Tuning your ukulele in ‘D’ tuning (A D F# B) was more popular in the early 1900s, you will find some music books and musical scores written in this tuning from that era. This higher tuning can give a lift to some instruments that sound ‘flat in the lower ‘C’ tuning.
If you are going to sing along with your ukulele, you may want to experiment with different tunings to suit your voice …tuning up your ukulele to a different pitch enables you to sing in a different key while still playing the same chord shapes!

Concert 4 String Ukulele

The concert ukulele is an excellent choice because it has a fuller tone than the soprano ukulele but still retains the traditional ukulele sound, it also has the advantage of having wider frets which make it easier grown ups to play.

Tuning … The concert Ukulele is tuned exactly the same as the soprano ukulele and the popular tunings are G C E A  (Regular ‘C’ tuning) or A D F# B (known as ‘D’ Tuning) ‘C’ tuning which is the recognised standard and most popular tuning for ukulele. The G string is tuned in relation to 1st, 2nd and third strings an octave higher …Another name for this tuning is ‘Re Entrant’. The ‘high’ G fourth string in relation the the lower octave C third string gives the instrument the distinctive ukulele sound when you strum across the strings.

Tuning your ukulele in ‘D’ tuning (A D F# B) was more popular in the early 1900s, you will find some music books and musical scores written in this tuning from that era. This higher tuning can give a lift to some instruments that sound ‘flat in the lower ‘C’ tuning.
If you are going to sing along with your ukulele, you may want to experiment with different tunings to suit your voice …tuning up your ukulele to a different pitch enables you to sing in a different key while still playing the same chord shapes!

Tenor 4 String Ukulele

As you move up through the range of ukulele sizes to the tenor and baritone ukuleles you get a deeper, fuller tone with increased volume. The tenor ukulele is a popular choice for musicians that want to pick out fingerstyle tunes and play solos. In many cases the professionals choice! You have a wider range of musical notes which lends itself to solo playing.

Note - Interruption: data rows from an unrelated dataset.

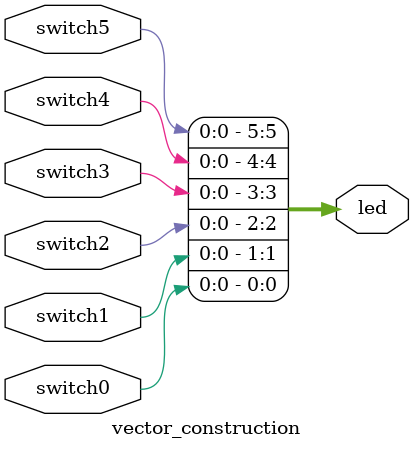
<source format=v>
`timescale 1ns / 1ps


module vector_construction(
	input switch0,
	input switch1,
	input switch2,
	input switch3,
	input switch4,
	input switch5,
	output [5:0] led
    );

assign led = {switch5, switch4, switch3, switch2, switch1, switch0};

endmodule

</source>
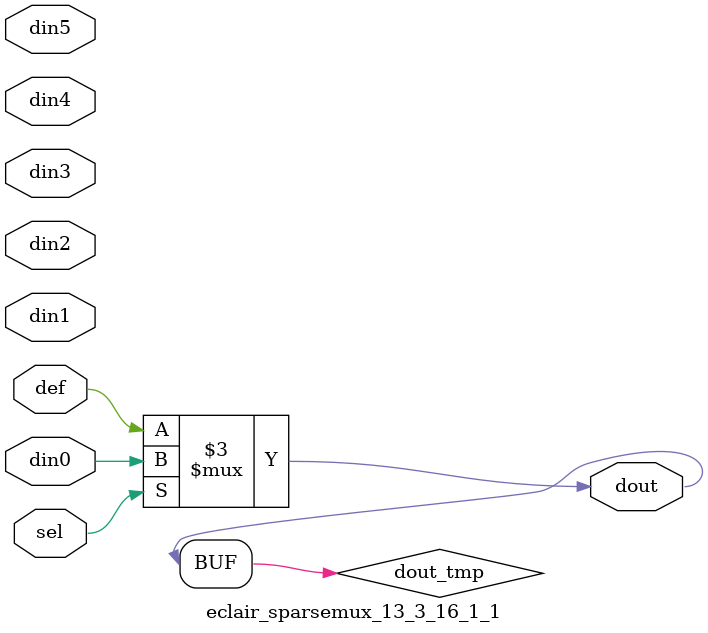
<source format=v>
`timescale 1ns / 1ps

module eclair_sparsemux_13_3_16_1_1 (din0,din1,din2,din3,din4,din5,def,sel,dout);

parameter din0_WIDTH = 1;

parameter din1_WIDTH = 1;

parameter din2_WIDTH = 1;

parameter din3_WIDTH = 1;

parameter din4_WIDTH = 1;

parameter din5_WIDTH = 1;

parameter def_WIDTH = 1;
parameter sel_WIDTH = 1;
parameter dout_WIDTH = 1;

parameter [sel_WIDTH-1:0] CASE0 = 1;

parameter [sel_WIDTH-1:0] CASE1 = 1;

parameter [sel_WIDTH-1:0] CASE2 = 1;

parameter [sel_WIDTH-1:0] CASE3 = 1;

parameter [sel_WIDTH-1:0] CASE4 = 1;

parameter [sel_WIDTH-1:0] CASE5 = 1;

parameter ID = 1;
parameter NUM_STAGE = 1;



input [din0_WIDTH-1:0] din0;

input [din1_WIDTH-1:0] din1;

input [din2_WIDTH-1:0] din2;

input [din3_WIDTH-1:0] din3;

input [din4_WIDTH-1:0] din4;

input [din5_WIDTH-1:0] din5;

input [def_WIDTH-1:0] def;
input [sel_WIDTH-1:0] sel;

output [dout_WIDTH-1:0] dout;



reg [dout_WIDTH-1:0] dout_tmp;


always @ (*) begin
(* parallel_case *) case (sel)
    
    CASE0 : dout_tmp = din0;
    
    CASE1 : dout_tmp = din1;
    
    CASE2 : dout_tmp = din2;
    
    CASE3 : dout_tmp = din3;
    
    CASE4 : dout_tmp = din4;
    
    CASE5 : dout_tmp = din5;
    
    default : dout_tmp = def;
endcase
end


assign dout = dout_tmp;



endmodule

</source>
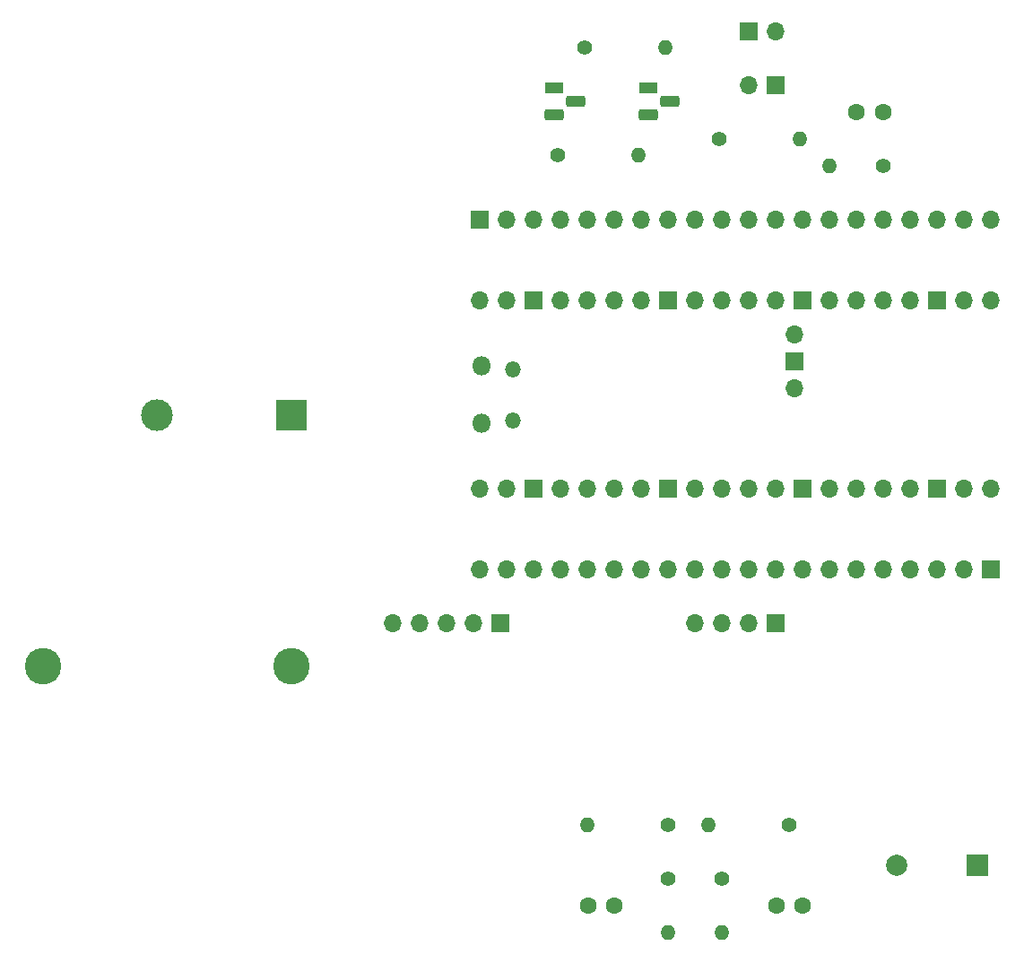
<source format=gbs>
G04 #@! TF.GenerationSoftware,KiCad,Pcbnew,7.0.7*
G04 #@! TF.CreationDate,2023-09-14T12:08:29+02:00*
G04 #@! TF.ProjectId,pulsoximeter,70756c73-6f78-4696-9d65-7465722e6b69,rev?*
G04 #@! TF.SameCoordinates,Original*
G04 #@! TF.FileFunction,Soldermask,Bot*
G04 #@! TF.FilePolarity,Negative*
%FSLAX46Y46*%
G04 Gerber Fmt 4.6, Leading zero omitted, Abs format (unit mm)*
G04 Created by KiCad (PCBNEW 7.0.7) date 2023-09-14 12:08:29*
%MOMM*%
%LPD*%
G01*
G04 APERTURE LIST*
G04 Aperture macros list*
%AMRoundRect*
0 Rectangle with rounded corners*
0 $1 Rounding radius*
0 $2 $3 $4 $5 $6 $7 $8 $9 X,Y pos of 4 corners*
0 Add a 4 corners polygon primitive as box body*
4,1,4,$2,$3,$4,$5,$6,$7,$8,$9,$2,$3,0*
0 Add four circle primitives for the rounded corners*
1,1,$1+$1,$2,$3*
1,1,$1+$1,$4,$5*
1,1,$1+$1,$6,$7*
1,1,$1+$1,$8,$9*
0 Add four rect primitives between the rounded corners*
20,1,$1+$1,$2,$3,$4,$5,0*
20,1,$1+$1,$4,$5,$6,$7,0*
20,1,$1+$1,$6,$7,$8,$9,0*
20,1,$1+$1,$8,$9,$2,$3,0*%
G04 Aperture macros list end*
%ADD10R,1.700000X1.700000*%
%ADD11O,1.700000X1.700000*%
%ADD12C,1.400000*%
%ADD13O,1.400000X1.400000*%
%ADD14C,1.600000*%
%ADD15O,1.800000X1.800000*%
%ADD16O,1.500000X1.500000*%
%ADD17R,1.800000X1.100000*%
%ADD18RoundRect,0.275000X-0.625000X0.275000X-0.625000X-0.275000X0.625000X-0.275000X0.625000X0.275000X0*%
%ADD19R,2.000000X2.000000*%
%ADD20C,2.000000*%
%ADD21C,3.450000*%
%ADD22R,3.000000X3.000000*%
%ADD23C,3.000000*%
G04 APERTURE END LIST*
D10*
X93345000Y-119380000D03*
D11*
X90805000Y-119380000D03*
X88265000Y-119380000D03*
X85725000Y-119380000D03*
X83185000Y-119380000D03*
D10*
X139700000Y-114300000D03*
D11*
X137160000Y-114300000D03*
X134620000Y-114300000D03*
X132080000Y-114300000D03*
X129540000Y-114300000D03*
X127000000Y-114300000D03*
X124460000Y-114300000D03*
X121920000Y-114300000D03*
X119380000Y-114300000D03*
X116840000Y-114300000D03*
X114300000Y-114300000D03*
X111760000Y-114300000D03*
X109220000Y-114300000D03*
X106680000Y-114300000D03*
X104140000Y-114300000D03*
X101600000Y-114300000D03*
X99060000Y-114300000D03*
X96520000Y-114300000D03*
X93980000Y-114300000D03*
X91440000Y-114300000D03*
D12*
X109220000Y-138430000D03*
D13*
X101600000Y-138430000D03*
D12*
X98835000Y-75155000D03*
D13*
X106455000Y-75155000D03*
D12*
X114075000Y-73660000D03*
D13*
X121695000Y-73660000D03*
D12*
X114300000Y-143510000D03*
D13*
X114300000Y-148590000D03*
D14*
X101640000Y-146050000D03*
X104140000Y-146050000D03*
D12*
X109220000Y-143510000D03*
D13*
X109220000Y-148590000D03*
D15*
X91570000Y-100515000D03*
D16*
X94600000Y-100215000D03*
X94600000Y-95365000D03*
D15*
X91570000Y-95065000D03*
D11*
X91440000Y-106680000D03*
X93980000Y-106680000D03*
D10*
X96520000Y-106680000D03*
D11*
X99060000Y-106680000D03*
X101600000Y-106680000D03*
X104140000Y-106680000D03*
X106680000Y-106680000D03*
D10*
X109220000Y-106680000D03*
D11*
X111760000Y-106680000D03*
X114300000Y-106680000D03*
X116840000Y-106680000D03*
X119380000Y-106680000D03*
D10*
X121920000Y-106680000D03*
D11*
X124460000Y-106680000D03*
X127000000Y-106680000D03*
X129540000Y-106680000D03*
X132080000Y-106680000D03*
D10*
X134620000Y-106680000D03*
D11*
X137160000Y-106680000D03*
X139700000Y-106680000D03*
X139700000Y-88900000D03*
X137160000Y-88900000D03*
D10*
X134620000Y-88900000D03*
D11*
X132080000Y-88900000D03*
X129540000Y-88900000D03*
X127000000Y-88900000D03*
X124460000Y-88900000D03*
D10*
X121920000Y-88900000D03*
D11*
X119380000Y-88900000D03*
X116840000Y-88900000D03*
X114300000Y-88900000D03*
X111760000Y-88900000D03*
D10*
X109220000Y-88900000D03*
D11*
X106680000Y-88900000D03*
X104140000Y-88900000D03*
X101600000Y-88900000D03*
X99060000Y-88900000D03*
D10*
X96520000Y-88900000D03*
D11*
X93980000Y-88900000D03*
X91440000Y-88900000D03*
X121170000Y-97205900D03*
D10*
X121170000Y-94665900D03*
D11*
X121170000Y-92125900D03*
D10*
X91440000Y-81280000D03*
D11*
X93980000Y-81280000D03*
X96520000Y-81280000D03*
X99060000Y-81280000D03*
X101600000Y-81280000D03*
X104140000Y-81280000D03*
X106680000Y-81280000D03*
X109220000Y-81280000D03*
X111760000Y-81280000D03*
X114300000Y-81280000D03*
X116840000Y-81280000D03*
X119380000Y-81280000D03*
X121920000Y-81280000D03*
X124460000Y-81280000D03*
X127000000Y-81280000D03*
X129540000Y-81280000D03*
X132080000Y-81280000D03*
X134620000Y-81280000D03*
X137160000Y-81280000D03*
X139700000Y-81280000D03*
D10*
X119380000Y-68580000D03*
D11*
X116840000Y-68580000D03*
D14*
X129500000Y-71120000D03*
X127000000Y-71120000D03*
X119420000Y-146050000D03*
X121920000Y-146050000D03*
D17*
X98435000Y-68805000D03*
D18*
X100505000Y-70075000D03*
X98435000Y-71345000D03*
D19*
X138420000Y-142240000D03*
D20*
X130820000Y-142240000D03*
D12*
X120650000Y-138430000D03*
D13*
X113030000Y-138430000D03*
D10*
X116840000Y-63500000D03*
D11*
X119380000Y-63500000D03*
D12*
X101375000Y-64995000D03*
D13*
X108995000Y-64995000D03*
D12*
X129540000Y-76200000D03*
D13*
X124460000Y-76200000D03*
D10*
X119380000Y-119380000D03*
D11*
X116840000Y-119380000D03*
X114300000Y-119380000D03*
X111760000Y-119380000D03*
D17*
X107325000Y-68805000D03*
D18*
X109395000Y-70075000D03*
X107325000Y-71345000D03*
D21*
X50160000Y-123415000D03*
X73660000Y-123415000D03*
D22*
X73660000Y-99695000D03*
D23*
X60960000Y-99695000D03*
M02*

</source>
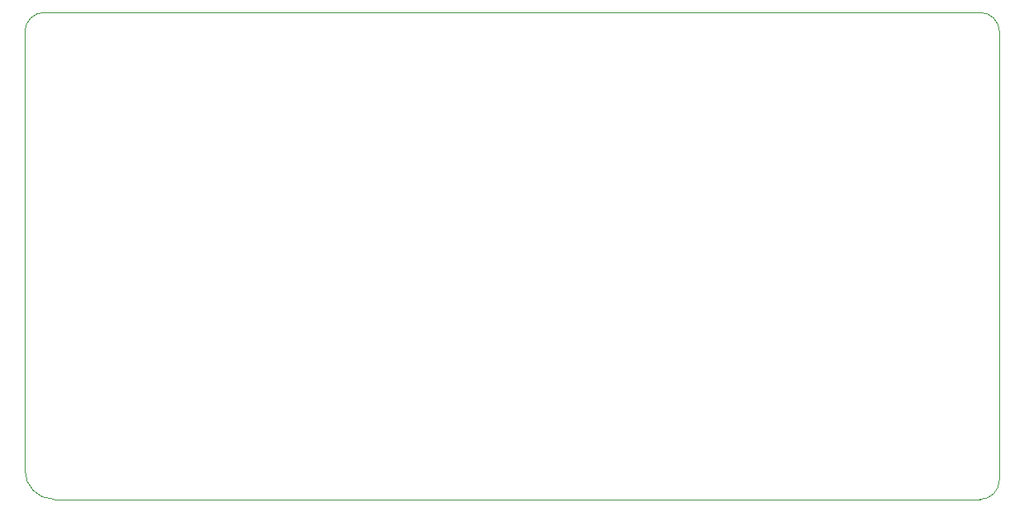
<source format=gm1>
G04 #@! TF.GenerationSoftware,KiCad,Pcbnew,(6.0.6)*
G04 #@! TF.CreationDate,2022-12-03T11:10:18+01:00*
G04 #@! TF.ProjectId,z50-7segment,7a35302d-3773-4656-976d-656e742e6b69,rev?*
G04 #@! TF.SameCoordinates,Original*
G04 #@! TF.FileFunction,Profile,NP*
%FSLAX46Y46*%
G04 Gerber Fmt 4.6, Leading zero omitted, Abs format (unit mm)*
G04 Created by KiCad (PCBNEW (6.0.6)) date 2022-12-03 11:10:18*
%MOMM*%
%LPD*%
G01*
G04 APERTURE LIST*
G04 #@! TA.AperFunction,Profile*
%ADD10C,0.100000*%
G04 #@! TD*
G04 APERTURE END LIST*
D10*
X100000000Y-117000000D02*
G75*
G03*
X103000000Y-120000000I3000000J0D01*
G01*
X100000000Y-72000000D02*
X100000000Y-117000000D01*
X198000000Y-70000000D02*
X102000000Y-70000000D01*
X102000000Y-70000000D02*
G75*
G03*
X100000000Y-72000000I0J-2000000D01*
G01*
X200000000Y-118000000D02*
X200000000Y-72000000D01*
X198000000Y-120000000D02*
G75*
G03*
X200000000Y-118000000I0J2000000D01*
G01*
X200000000Y-72000000D02*
G75*
G03*
X198000000Y-70000000I-2000000J0D01*
G01*
X103000000Y-120000000D02*
X198000000Y-120000000D01*
M02*

</source>
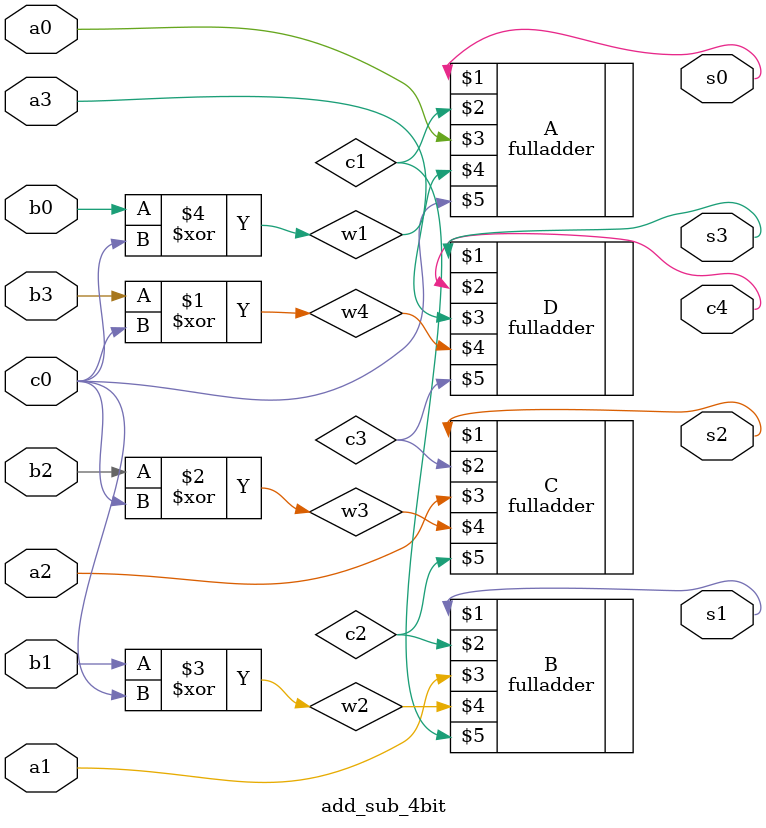
<source format=v>
module add_sub_4bit(c4,s3,s2,s1,s0,b3,a3,b2,a2,b1,a1,b0,a0,c0);
output c4,s3,s2,s1,s0;
input b3,a3,b2,a2,b1,a1,b0,a0,c0;
wire w1,c1,w2,c2,w3,c3,w4;
xor x1(w4,b3,c0);
xor x2(w3,b2,c0);
xor x3(w2,b1,c0);
xor x4(w1,b0,c0);
fulladder A(s0,c1,a0,w1,c0);
fulladder B(s1,c2,a1,w2,c1);
fulladder C(s2,c3,a2,w3,c2);
fulladder D(s3,c4,a3,w4,c3);
endmodule
</source>
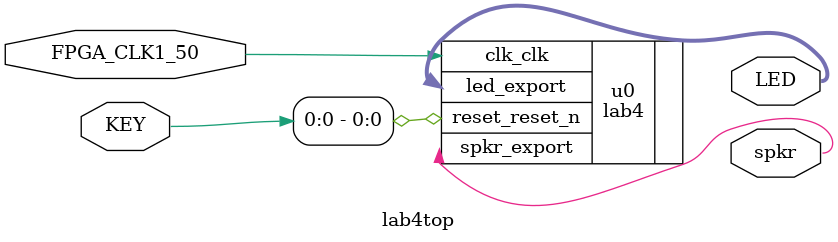
<source format=sv>

module lab4top (
                input logic FPGA_CLK1_50, 
                input logic [1:0] KEY,
                output logic [7:0] LED,
                output logic spkr ) ;
   
   lab4 u0 (
            .clk_clk       (FPGA_CLK1_50),
            .led_export    (LED),  
            .reset_reset_n (KEY[0]),
            .spkr_export   (spkr) 
            );

endmodule

</source>
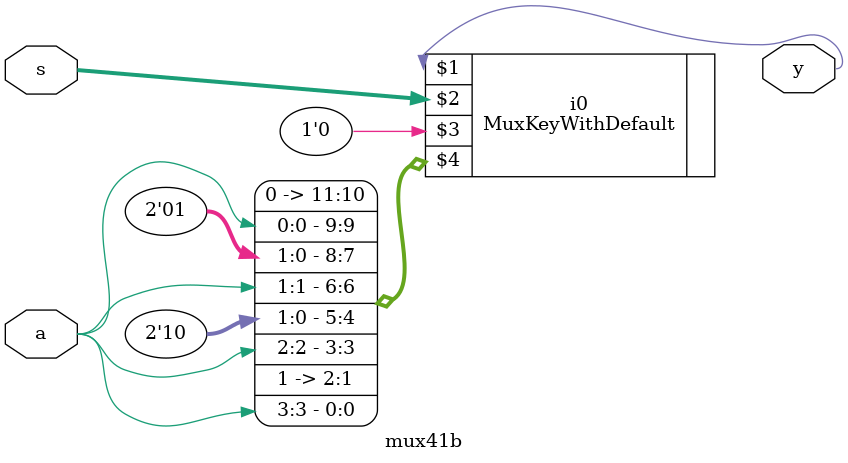
<source format=v>
module mux21e(a,b,s,y);
  input   a,b,s;
  output  y;
  MuxKey #(2, 1, 1) i0 (y, s, {
    1'b0, a,
    1'b1, b
  });
endmodule

module mux41b(a,s,y);
  input  [3:0] a;
  input  [1:0] s;
  output y;
  MuxKeyWithDefault #(4, 2, 1) i0 (y, s, 1'b0, {    //default = 1'b0, only 1 bit?
    2'b00, a[0],
    2'b01, a[1],
    2'b10, a[2],
    2'b11, a[3]
  });
endmodule

</source>
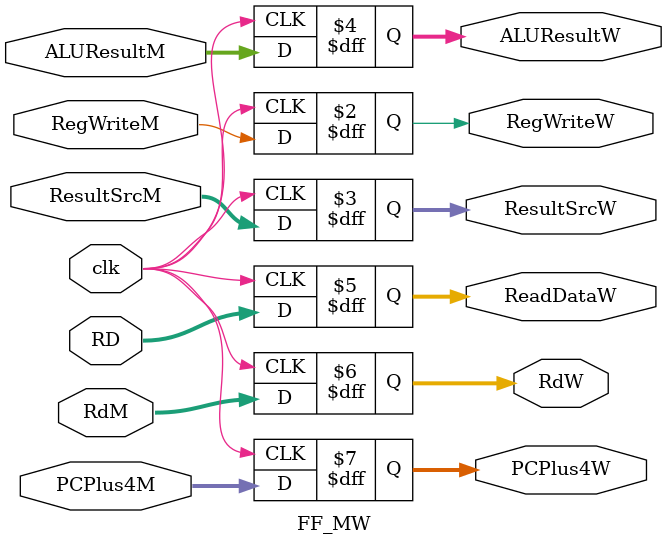
<source format=sv>
module FF_MW #(
    parameter DATA_WIDTH = 32,
    parameter WIDTH = 5
)(
    input logic clk,
    input logic RegWriteM,
    output logic RegWriteW,
    input logic [1:0] ResultSrcM,
    output logic [1:0] ResultSrcW,
    input logic [DATA_WIDTH-1:0] ALUResultM,
    output logic [DATA_WIDTH-1:0] ALUResultW,
    input logic [DATA_WIDTH-1:0] RD,
    output logic [DATA_WIDTH-1:0] ReadDataW,
    input logic [WIDTH-1:0] RdM,
    output logic [WIDTH-1:0] RdW,
    input logic [DATA_WIDTH-1:0] PCPlus4M,
    output logic [DATA_WIDTH-1:0] PCPlus4W
);

always_ff @(posedge clk) begin
    RegWriteW <= RegWriteM;
    ResultSrcW <= ResultSrcM;
    ALUResultW <= ALUResultM;
    ReadDataW <= RD;
    RdW <= RdM;
    PCPlus4W <= PCPlus4M;
end

endmodule

</source>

Tuning … The tenor Ukulele can be strung and tuned in different ways. The popular tuning is G C E A  (Regular ‘C’ tuning) which is the recognised standard and most popular tuning for ukulele. The G string is tuned in relation to 1st, 2nd and third strings an octave higher …Another name for this tuning is ‘Re Entrant’. The ‘high’ G fourth string in relation the the lower octave C third string gives the instrument the distinctive ukulele sound when you strum across the strings.

Low G Tuning … Players needing a wider range of bass notes tune their tenor ukulele to Low G tuning. this tuning is an alternative to the ‘re entrant’ tuning that is described above

Low G tenor tuning is as follows: Low G C E A …The Low tuned G string gives you a wider span of octaves.

It is important that your ukulele is fitted with the correct strings for the tuning that you require.

Baritone 4 String Ukulele

The baritone ukulele is the largest ukulele and can be likened to a four string guitar as it is tuned the same as the first four strings on a guitar which are D G B E

NOTE: There are two popular tunings for the baritone ukulele as follows:-

High G Tuning … D  ‘High G’ B E

High G baritone ukulele tuning gives you the same pitch relationship as that on a guitar. Guitarists will find the transition to baritone ukulele from guitar easy and the larger sized neck oof the baritone ukulele wil feel comfortable, on the other hand if you learn to play the ukulele and then move on to playing guitar you will find that many of the chord shapes are the same. (but may have a different name due to the ukulele tuning)

Re Entrant tuning … D ‘Low G’ B E

The G string is tuned (in relation to 1st, 2nd and third strings) an octave higher …The ‘high’ G fourth string in relation the the lower octave C third string gives the instrument the distinctive ukulele sound when you strum across the strings.

It is important that your ukulele is fitted with the correct strings for the tuning that you require.